Today, the survival rate for lymphoblastic leukemia of the sort Zoe has battled is close to 100 percent in the U.S., Shad said, while survival rates for lymphoma are between 80 and 85 percent.

"Overall survival in the United States, taking all cancers across the board, is somewhere between 80 and 85 percent today," she says.

What families should know

It's these optimistic statistics that Shad says she likes to bring up first when talking to families who have just received a cancer diagnosis for their child.

"The first thing is to address the myth that cancer is incurable, because in most cases children survive their cancers," she says. "You have to start on the positive trajectory with the families right there."

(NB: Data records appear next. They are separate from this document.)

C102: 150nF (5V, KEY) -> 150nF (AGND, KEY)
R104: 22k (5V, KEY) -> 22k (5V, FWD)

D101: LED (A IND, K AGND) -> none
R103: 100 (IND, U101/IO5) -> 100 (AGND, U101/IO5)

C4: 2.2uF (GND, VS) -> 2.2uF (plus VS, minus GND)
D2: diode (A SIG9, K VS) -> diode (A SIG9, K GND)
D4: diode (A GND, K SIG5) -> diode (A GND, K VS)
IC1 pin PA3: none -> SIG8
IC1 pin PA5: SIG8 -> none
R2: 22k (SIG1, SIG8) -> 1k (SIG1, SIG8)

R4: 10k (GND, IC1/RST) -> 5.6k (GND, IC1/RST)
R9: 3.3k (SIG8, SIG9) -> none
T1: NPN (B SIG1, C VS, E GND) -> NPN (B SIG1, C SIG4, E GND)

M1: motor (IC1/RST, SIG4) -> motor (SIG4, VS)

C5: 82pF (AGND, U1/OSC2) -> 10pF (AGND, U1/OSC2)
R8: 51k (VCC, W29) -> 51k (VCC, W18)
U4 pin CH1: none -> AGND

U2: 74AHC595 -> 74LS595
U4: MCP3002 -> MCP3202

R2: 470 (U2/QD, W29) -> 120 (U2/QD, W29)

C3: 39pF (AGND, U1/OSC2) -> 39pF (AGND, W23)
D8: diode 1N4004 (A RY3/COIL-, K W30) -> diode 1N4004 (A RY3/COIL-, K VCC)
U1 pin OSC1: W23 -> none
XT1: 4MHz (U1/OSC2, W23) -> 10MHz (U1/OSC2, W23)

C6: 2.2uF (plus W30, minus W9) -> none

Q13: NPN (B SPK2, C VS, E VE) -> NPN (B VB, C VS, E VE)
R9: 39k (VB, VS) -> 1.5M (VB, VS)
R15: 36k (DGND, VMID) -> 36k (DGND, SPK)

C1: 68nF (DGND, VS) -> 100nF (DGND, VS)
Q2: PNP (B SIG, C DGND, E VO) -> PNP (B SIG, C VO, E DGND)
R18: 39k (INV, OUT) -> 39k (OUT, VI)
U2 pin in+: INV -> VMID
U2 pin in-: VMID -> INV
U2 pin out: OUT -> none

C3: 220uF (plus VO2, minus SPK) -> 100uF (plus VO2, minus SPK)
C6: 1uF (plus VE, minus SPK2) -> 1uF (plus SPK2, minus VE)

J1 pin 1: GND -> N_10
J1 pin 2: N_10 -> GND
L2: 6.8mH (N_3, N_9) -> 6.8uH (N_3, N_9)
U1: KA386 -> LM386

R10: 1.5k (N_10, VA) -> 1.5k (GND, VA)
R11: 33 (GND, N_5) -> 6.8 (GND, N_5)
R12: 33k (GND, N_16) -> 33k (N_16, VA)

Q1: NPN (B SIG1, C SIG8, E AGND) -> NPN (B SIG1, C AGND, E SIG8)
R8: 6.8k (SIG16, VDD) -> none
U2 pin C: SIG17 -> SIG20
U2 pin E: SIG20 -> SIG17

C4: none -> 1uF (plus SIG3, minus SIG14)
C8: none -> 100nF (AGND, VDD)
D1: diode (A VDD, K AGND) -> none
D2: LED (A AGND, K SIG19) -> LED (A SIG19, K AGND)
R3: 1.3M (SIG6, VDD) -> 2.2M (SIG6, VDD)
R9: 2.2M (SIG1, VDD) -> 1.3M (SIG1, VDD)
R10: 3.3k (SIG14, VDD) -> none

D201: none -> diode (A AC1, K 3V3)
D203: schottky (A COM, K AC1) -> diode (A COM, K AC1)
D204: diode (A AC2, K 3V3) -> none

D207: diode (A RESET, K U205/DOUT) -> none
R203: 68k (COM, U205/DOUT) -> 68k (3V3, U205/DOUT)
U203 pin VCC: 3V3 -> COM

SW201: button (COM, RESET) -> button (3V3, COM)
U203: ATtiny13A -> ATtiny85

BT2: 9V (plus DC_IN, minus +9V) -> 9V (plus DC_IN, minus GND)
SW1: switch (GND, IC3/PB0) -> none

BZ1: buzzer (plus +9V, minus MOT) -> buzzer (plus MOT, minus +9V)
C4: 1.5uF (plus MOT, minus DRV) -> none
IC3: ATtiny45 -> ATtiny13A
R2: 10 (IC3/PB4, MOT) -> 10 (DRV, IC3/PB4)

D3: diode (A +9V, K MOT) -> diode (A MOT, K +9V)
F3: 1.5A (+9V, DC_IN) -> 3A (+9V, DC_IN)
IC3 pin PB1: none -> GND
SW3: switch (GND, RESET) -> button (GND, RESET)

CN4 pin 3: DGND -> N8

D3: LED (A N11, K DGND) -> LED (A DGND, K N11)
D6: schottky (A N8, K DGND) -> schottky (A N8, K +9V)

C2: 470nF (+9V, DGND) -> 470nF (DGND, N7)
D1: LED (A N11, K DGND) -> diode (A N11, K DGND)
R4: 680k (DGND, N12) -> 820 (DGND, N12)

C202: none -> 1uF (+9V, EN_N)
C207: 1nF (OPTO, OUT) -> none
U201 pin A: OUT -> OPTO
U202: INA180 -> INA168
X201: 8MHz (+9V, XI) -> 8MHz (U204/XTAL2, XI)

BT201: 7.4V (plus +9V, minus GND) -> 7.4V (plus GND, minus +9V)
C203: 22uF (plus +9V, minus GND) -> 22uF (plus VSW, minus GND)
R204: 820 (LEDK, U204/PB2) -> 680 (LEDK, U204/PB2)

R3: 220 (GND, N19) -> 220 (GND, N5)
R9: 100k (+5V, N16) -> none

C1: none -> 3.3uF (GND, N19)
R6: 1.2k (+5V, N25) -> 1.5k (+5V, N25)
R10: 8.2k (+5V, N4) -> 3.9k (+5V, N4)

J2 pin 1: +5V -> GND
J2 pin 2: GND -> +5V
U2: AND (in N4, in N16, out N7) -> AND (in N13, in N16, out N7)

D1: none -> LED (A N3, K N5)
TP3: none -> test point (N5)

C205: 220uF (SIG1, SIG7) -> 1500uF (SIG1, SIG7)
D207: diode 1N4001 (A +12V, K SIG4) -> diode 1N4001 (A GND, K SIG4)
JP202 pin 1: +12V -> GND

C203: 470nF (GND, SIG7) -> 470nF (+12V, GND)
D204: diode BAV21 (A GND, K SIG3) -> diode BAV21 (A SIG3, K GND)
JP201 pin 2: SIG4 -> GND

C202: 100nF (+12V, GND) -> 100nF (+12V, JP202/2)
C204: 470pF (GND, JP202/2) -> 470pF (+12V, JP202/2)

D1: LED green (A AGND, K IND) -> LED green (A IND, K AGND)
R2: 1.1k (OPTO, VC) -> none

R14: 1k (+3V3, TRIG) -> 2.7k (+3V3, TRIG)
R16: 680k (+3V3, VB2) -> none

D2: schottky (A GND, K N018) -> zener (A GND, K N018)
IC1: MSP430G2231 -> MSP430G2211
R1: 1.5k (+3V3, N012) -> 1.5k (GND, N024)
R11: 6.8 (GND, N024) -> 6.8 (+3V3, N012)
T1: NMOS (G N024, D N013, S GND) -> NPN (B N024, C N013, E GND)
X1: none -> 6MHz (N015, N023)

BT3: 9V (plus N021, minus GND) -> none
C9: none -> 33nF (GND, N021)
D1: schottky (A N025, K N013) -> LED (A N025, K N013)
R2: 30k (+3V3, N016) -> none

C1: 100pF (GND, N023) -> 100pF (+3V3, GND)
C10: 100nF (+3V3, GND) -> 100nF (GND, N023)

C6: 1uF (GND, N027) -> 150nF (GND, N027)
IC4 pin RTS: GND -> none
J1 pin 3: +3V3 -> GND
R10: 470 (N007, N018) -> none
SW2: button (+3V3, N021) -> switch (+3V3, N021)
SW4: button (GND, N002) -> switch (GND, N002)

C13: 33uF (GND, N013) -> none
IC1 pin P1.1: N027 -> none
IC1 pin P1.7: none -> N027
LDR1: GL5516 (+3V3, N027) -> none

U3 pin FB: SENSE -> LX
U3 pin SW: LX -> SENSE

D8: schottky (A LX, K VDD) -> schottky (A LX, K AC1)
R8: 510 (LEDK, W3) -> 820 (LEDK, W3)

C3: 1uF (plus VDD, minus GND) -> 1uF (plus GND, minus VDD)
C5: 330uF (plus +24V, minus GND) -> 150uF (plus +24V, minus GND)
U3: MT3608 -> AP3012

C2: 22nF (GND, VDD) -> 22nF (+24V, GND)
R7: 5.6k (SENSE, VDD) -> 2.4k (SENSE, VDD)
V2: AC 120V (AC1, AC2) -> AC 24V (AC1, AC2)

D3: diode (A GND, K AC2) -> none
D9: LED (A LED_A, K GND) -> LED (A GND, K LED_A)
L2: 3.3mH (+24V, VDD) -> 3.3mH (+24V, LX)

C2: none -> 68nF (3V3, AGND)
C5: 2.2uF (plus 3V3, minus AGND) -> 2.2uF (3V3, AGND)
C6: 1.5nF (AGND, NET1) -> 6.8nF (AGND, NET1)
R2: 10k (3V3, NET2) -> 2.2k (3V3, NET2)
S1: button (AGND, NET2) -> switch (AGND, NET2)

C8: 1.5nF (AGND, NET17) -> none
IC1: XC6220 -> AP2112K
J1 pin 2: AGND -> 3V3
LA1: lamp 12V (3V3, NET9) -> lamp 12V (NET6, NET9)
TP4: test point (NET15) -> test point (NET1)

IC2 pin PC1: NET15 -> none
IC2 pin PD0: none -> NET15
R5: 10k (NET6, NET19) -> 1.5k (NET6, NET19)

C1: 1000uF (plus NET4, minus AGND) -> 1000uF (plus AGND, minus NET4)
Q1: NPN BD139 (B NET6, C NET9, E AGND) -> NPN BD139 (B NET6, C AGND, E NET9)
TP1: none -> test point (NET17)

Another thing Shad believes all families should know is that they are not alone — there are many families fighting childhood cancer and families should ask their oncologist to help connect them with support groups and programs like those Zoe enjoyed.

Lastly, "There is no such thing as a stupid question," Shad says. "When a parent asks a question, it is an important question for us to answer. That should be the philosophy in a pediatric cancer program."

That whole approach, Shad says, is driven by the fact that pediatric cancer patients are children, and you can't treat children as if they are just smaller adults.

"Kids have to remain kids," she says. "Our struggle is to keep them feeling like kids doing the normal stuff that kids do, while we are treating them for a life threatening illness."

Life as a kid

For Zoe, life has become more and more that of a typical kid as of late.

"She is in the maintenance phase of treatment at this point," Lyndsey Stauch says. "Life is as normal as it potentially can be while you are still in treatment."

Zoe has her photographs to take and a Disney World trip to take. Then, in January, the Make a Wish Foundation is sending Zoe and her parents on a trip to Hawaii — she wants to drink out of a coconut.

But what Zoe and her parents are most looking forward to is the date of Feb. 25, 2018. That's the date she takes her last dose of chemotherapy.

"To say we are excited for the end is an understatement," Lyndsey Stauch says.

At the same time, she says, there will always be that bit of parental anxiety, wondering if the cancer could come back: Zoe will continue going down to Sinai for checkups — monthly, quarterly, eventually annually — for the rest of her life.


"Somebody said to me or us when she was first diagnosed there is the BC and the AC: Before Cancer and After Cancer," Stauch says. "It's always going to be a part of our life."